:: Extracto de página

El propósito, como tantos otros en el campo de la literatura cristiana, resulta infructuoso; los púdicos dramas de Rosvita, exquisita y típicamente medievales, no son más que una reelaboración, bajo distinta forma, de sus pequeños poemas hagiográficos y de las vidas de santos y actas de mártires de la tradición, y la Edad Media nunca celebró con entusiasmo a su Terencio cristiano. Y si el poeta pagano no vio nunca menguar el éxito enorme de sus comedias, la obra de la humilde monja sólo llegó hasta nosotros a través de un único manuscrito, transmitido sin duda por la diligencia de Gerberga. El siglo XII, el siglo de la «comedia elegiaca», nos ha legado en un Pasional de Alderspach, entre otras vidas de santos, una de estas composiciones, el Galicano, distribuida por primera vez en escenas, tal como pudo quizá ser representada. Pero se trata de un testimonio aislado, nada decisivo, como arbitrarias son las divisiones en escenas de las ediciones modernas.
Nadie puede afirmar que la pequeña comunidad misma del convento de Gandershein se haya sentido jamás conmovida ante una solemne representación de alguno de los dramas de su ilustre hija; la cual sólo quiso ofrecer a los amantes de Terencio una lectura más pura, pero no sustituir un espectáculo inmoral por otro moral. Muy poca es la originalidad de estos dramas, enteramente dependientes, en cuanto a su contenido, de las antiguas fuentes cristianas de los pequeños poemas; exiguo su arte (pese al evidente esfuerzo por adornarse con las galas terencianas) en el siglo del Walthario (v.) y de la Fuga del prisionero (v.); estridente la presencia de conocidas y aburridas alusiones escolásticas, de la típica escuela medieval, tales como doctas y extrañas disquisiciones, clasificaciones lógicas, vacuas conexiones, «hilos y vedijas» que la cándida Religiosa cree «haber arrancado a tirones de la veste de la Filosofía». Pero si tal es la obra, no lo es el alma de Rosvita, la íntima musa de sus dramas.
Esa incolora uniformidad de personajes y lugares, esa falta absoluta de personalidad y de contraste, su modo de igualar, en cierto sentido, lo virginal con lo lujurioso, poniendo en un mismo plano un palacio o un prostíbulo, y reduciéndolo todo a una súbita intervención del elemento milagroso, no es más que el reflejo de un corazón lilial, de unos ojos puros, que desde un apacible oasis en medio del desierto de la vida no sabe cantar más que el triunfo del bien, el poder de la castidad, «la victoria de la fragilidad femenina sobre la brutalidad de la fuerza viril». Por esto «las ficciones» de Terencio sólo pudieron despertar en la inmaculada lectora un «pudibundo rubor», y por esto la pasión de Dulcicio sólo puede promover en nosotros una sonrisa. Trad. italiana de S. Dolenz (Roma, 1926).

::::

■ **Instrucciones de trabajo**
- A) Según el extracto sobre Rosvita, ¿a través de cuántos manuscritos llegó hasta nosotros la obra de la monja?
- B) Transcribe del extracto sobre Rosvita el pasaje que va desde "Esa incolora uniformidad" hasta "Dolenz (Roma, 1926).", ambos incluidos.

:: Líneas de datos

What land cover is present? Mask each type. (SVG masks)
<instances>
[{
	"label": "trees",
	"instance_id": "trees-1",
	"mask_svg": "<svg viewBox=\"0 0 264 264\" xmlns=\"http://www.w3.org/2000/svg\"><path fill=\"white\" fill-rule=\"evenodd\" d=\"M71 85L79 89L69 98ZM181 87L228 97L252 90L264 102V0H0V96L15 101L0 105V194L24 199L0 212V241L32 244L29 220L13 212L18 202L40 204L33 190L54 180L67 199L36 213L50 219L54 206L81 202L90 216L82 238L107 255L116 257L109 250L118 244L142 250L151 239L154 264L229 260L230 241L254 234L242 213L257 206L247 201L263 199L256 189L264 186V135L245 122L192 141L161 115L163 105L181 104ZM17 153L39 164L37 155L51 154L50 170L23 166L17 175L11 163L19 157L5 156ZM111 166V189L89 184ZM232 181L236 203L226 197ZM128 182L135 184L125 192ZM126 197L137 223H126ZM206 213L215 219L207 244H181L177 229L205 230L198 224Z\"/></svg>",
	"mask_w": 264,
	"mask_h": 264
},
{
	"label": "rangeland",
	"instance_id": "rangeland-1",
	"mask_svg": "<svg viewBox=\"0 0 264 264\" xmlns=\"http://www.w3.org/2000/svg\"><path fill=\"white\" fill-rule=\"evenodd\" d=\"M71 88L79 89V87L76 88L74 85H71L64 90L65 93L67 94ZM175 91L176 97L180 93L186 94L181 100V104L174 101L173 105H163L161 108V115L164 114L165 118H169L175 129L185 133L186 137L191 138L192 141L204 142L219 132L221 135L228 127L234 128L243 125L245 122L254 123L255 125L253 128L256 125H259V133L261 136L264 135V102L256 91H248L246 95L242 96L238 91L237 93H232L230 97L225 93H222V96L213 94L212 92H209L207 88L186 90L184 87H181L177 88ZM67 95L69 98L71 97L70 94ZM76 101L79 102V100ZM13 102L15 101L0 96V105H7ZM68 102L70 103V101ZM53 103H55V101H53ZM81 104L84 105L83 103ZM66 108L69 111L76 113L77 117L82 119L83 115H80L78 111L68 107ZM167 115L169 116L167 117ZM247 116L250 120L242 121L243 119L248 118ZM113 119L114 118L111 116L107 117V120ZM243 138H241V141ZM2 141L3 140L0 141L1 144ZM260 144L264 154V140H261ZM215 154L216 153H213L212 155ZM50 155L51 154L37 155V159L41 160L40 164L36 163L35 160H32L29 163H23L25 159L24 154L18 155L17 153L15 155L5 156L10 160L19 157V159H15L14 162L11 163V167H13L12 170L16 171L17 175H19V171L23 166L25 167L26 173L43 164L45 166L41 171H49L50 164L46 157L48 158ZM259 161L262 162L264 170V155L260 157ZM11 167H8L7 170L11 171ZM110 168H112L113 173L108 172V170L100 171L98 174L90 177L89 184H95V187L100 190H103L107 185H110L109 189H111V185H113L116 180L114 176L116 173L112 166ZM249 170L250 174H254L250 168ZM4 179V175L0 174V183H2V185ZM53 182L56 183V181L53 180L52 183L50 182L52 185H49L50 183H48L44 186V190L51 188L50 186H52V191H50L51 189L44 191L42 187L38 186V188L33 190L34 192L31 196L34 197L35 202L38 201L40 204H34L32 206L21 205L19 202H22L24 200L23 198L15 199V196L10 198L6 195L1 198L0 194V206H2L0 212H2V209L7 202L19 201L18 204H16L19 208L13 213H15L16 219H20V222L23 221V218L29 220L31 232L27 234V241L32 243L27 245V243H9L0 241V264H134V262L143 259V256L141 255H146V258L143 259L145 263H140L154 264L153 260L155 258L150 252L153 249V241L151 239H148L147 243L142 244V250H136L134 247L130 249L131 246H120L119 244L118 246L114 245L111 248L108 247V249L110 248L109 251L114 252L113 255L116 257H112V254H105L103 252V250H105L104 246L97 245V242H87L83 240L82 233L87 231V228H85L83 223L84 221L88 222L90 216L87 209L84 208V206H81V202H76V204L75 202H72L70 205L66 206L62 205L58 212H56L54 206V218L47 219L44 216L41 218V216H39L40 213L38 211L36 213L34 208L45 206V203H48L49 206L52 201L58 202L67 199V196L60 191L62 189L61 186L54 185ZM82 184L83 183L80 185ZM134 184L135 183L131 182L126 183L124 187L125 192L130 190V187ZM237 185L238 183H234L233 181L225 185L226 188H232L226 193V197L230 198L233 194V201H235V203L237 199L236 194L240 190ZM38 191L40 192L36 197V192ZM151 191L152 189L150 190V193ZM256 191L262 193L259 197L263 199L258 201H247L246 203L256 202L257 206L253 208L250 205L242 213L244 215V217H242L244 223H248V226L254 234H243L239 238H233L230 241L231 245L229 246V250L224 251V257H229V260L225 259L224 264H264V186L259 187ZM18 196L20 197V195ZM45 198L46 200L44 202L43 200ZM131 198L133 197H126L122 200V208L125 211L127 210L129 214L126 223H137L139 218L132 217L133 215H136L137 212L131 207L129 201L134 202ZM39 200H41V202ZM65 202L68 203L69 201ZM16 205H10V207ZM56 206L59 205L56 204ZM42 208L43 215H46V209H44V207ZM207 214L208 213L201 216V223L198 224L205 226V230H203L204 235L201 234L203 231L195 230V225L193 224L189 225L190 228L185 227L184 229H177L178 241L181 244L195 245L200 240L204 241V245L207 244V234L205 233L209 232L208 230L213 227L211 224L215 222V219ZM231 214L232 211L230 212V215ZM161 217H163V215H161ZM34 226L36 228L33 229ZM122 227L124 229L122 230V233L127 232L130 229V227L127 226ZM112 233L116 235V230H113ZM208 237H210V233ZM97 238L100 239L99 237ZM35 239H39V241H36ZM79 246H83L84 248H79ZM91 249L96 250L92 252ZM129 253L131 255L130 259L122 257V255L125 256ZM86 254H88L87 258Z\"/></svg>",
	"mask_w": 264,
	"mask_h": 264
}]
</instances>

::::
:: Líneas de datos

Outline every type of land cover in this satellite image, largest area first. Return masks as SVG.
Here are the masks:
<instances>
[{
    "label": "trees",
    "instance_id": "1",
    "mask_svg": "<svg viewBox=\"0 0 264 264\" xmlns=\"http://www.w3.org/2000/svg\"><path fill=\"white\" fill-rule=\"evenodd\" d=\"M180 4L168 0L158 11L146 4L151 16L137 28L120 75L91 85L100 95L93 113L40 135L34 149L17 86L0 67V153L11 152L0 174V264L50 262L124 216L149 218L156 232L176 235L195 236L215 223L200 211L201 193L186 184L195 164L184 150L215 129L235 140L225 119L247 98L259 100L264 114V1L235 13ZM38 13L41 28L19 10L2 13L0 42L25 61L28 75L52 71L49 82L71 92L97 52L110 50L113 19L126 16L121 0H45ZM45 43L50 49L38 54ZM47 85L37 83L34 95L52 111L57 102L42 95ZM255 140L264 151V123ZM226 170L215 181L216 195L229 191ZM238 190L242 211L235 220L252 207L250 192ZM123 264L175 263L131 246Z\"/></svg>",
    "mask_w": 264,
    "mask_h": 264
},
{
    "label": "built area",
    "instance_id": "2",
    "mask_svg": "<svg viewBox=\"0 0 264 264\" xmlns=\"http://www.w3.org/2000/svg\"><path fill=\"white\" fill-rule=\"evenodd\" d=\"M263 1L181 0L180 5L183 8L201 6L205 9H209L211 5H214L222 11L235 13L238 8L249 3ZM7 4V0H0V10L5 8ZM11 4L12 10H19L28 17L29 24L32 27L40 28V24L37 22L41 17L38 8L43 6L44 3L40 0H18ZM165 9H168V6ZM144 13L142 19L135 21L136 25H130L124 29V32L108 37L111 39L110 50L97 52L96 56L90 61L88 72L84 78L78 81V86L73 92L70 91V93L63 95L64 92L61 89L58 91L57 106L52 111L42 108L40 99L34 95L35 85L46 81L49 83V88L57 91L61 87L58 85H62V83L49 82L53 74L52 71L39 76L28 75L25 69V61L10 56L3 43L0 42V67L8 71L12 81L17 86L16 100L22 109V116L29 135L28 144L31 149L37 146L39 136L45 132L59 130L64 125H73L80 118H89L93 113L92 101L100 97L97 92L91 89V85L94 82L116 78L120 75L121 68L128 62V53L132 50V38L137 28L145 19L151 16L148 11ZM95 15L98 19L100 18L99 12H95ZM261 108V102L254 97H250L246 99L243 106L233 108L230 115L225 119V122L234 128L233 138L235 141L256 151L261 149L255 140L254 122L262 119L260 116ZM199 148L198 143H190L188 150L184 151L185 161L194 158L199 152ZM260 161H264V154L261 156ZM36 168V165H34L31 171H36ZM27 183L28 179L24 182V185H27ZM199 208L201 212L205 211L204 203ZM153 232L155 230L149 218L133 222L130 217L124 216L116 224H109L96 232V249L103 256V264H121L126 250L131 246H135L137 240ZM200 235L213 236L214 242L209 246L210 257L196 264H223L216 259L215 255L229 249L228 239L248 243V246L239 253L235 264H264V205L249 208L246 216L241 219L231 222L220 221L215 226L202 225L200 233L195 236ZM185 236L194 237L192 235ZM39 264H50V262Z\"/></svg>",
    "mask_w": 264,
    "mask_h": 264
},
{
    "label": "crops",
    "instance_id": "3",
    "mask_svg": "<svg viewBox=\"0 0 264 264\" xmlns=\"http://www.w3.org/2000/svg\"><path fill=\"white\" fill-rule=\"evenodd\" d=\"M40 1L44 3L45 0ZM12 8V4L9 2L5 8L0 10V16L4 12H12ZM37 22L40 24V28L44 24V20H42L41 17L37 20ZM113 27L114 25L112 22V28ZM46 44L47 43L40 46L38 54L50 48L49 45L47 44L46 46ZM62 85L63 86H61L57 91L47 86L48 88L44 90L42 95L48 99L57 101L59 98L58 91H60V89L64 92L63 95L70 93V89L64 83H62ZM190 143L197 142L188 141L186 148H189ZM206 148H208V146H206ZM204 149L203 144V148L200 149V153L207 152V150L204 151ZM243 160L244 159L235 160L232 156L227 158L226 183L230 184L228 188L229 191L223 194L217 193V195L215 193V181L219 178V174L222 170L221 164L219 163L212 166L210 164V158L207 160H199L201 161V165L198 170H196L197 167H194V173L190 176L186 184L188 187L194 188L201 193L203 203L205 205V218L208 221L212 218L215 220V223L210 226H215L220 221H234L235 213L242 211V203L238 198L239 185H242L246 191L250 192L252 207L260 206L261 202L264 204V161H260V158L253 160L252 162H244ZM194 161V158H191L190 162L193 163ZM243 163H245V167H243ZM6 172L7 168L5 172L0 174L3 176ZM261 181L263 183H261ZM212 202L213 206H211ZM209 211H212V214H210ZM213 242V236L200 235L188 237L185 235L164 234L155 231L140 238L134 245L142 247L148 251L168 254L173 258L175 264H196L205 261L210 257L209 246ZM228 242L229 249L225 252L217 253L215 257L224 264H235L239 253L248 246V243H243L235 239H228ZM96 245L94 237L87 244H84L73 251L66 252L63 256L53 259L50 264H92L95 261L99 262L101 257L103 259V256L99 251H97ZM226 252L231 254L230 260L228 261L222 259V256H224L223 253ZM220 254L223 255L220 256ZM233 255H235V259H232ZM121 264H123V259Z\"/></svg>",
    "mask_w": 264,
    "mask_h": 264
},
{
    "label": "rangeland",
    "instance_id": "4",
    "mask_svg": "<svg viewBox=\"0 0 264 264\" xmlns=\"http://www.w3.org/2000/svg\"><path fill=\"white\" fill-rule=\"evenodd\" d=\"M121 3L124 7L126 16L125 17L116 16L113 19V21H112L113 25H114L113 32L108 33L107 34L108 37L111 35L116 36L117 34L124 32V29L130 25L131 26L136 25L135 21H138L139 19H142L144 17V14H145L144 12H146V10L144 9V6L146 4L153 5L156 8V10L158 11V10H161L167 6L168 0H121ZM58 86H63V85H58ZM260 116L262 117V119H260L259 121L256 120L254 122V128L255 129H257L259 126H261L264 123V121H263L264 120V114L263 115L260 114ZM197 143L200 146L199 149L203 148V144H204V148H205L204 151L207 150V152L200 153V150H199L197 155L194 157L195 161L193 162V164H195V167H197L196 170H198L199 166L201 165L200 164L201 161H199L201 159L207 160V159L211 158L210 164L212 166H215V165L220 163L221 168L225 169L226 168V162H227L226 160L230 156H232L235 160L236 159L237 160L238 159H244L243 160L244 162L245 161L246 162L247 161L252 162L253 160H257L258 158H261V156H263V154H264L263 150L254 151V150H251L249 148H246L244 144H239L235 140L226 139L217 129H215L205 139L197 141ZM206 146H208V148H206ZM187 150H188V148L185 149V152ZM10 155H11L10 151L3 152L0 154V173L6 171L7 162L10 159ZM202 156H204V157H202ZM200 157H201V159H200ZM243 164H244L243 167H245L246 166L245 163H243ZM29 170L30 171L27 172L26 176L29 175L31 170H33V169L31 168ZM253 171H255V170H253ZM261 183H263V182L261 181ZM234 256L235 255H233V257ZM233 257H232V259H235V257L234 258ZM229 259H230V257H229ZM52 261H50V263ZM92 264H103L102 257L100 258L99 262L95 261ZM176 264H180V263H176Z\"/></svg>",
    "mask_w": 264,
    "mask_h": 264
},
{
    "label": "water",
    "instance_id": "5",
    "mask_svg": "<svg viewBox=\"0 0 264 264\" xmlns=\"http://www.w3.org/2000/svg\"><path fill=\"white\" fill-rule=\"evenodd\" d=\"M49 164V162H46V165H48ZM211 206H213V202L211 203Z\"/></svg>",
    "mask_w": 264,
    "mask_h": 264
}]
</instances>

::::

■ **Resultados del ejercicio**
- A) A través de un único manuscrito.

- B)
Esa incolora uniformidad de personajes y lugares, esa falta absoluta de personalidad y de contraste, su modo de igualar, en cierto sentido, lo virginal con lo lujurioso, poniendo en un mismo plano un palacio o un prostíbulo, y reduciéndolo todo a una súbita intervención del elemento milagroso, no es más que el reflejo de un corazón lilial, de unos ojos puros, que desde un apacible oasis en medio del desierto de la vida no sabe cantar más que el triunfo del bien, el poder de la castidad, «la victoria de la fragilidad femenina sobre la brutalidad de la fuerza viril». Por esto «las ficciones» de Terencio sólo pudieron despertar en la inmaculada lectora un «pudibundo rubor», y por esto la pasión de Dulcicio sólo puede promover en nosotros una sonrisa. Trad. italiana de S. Dolenz (Roma, 1926).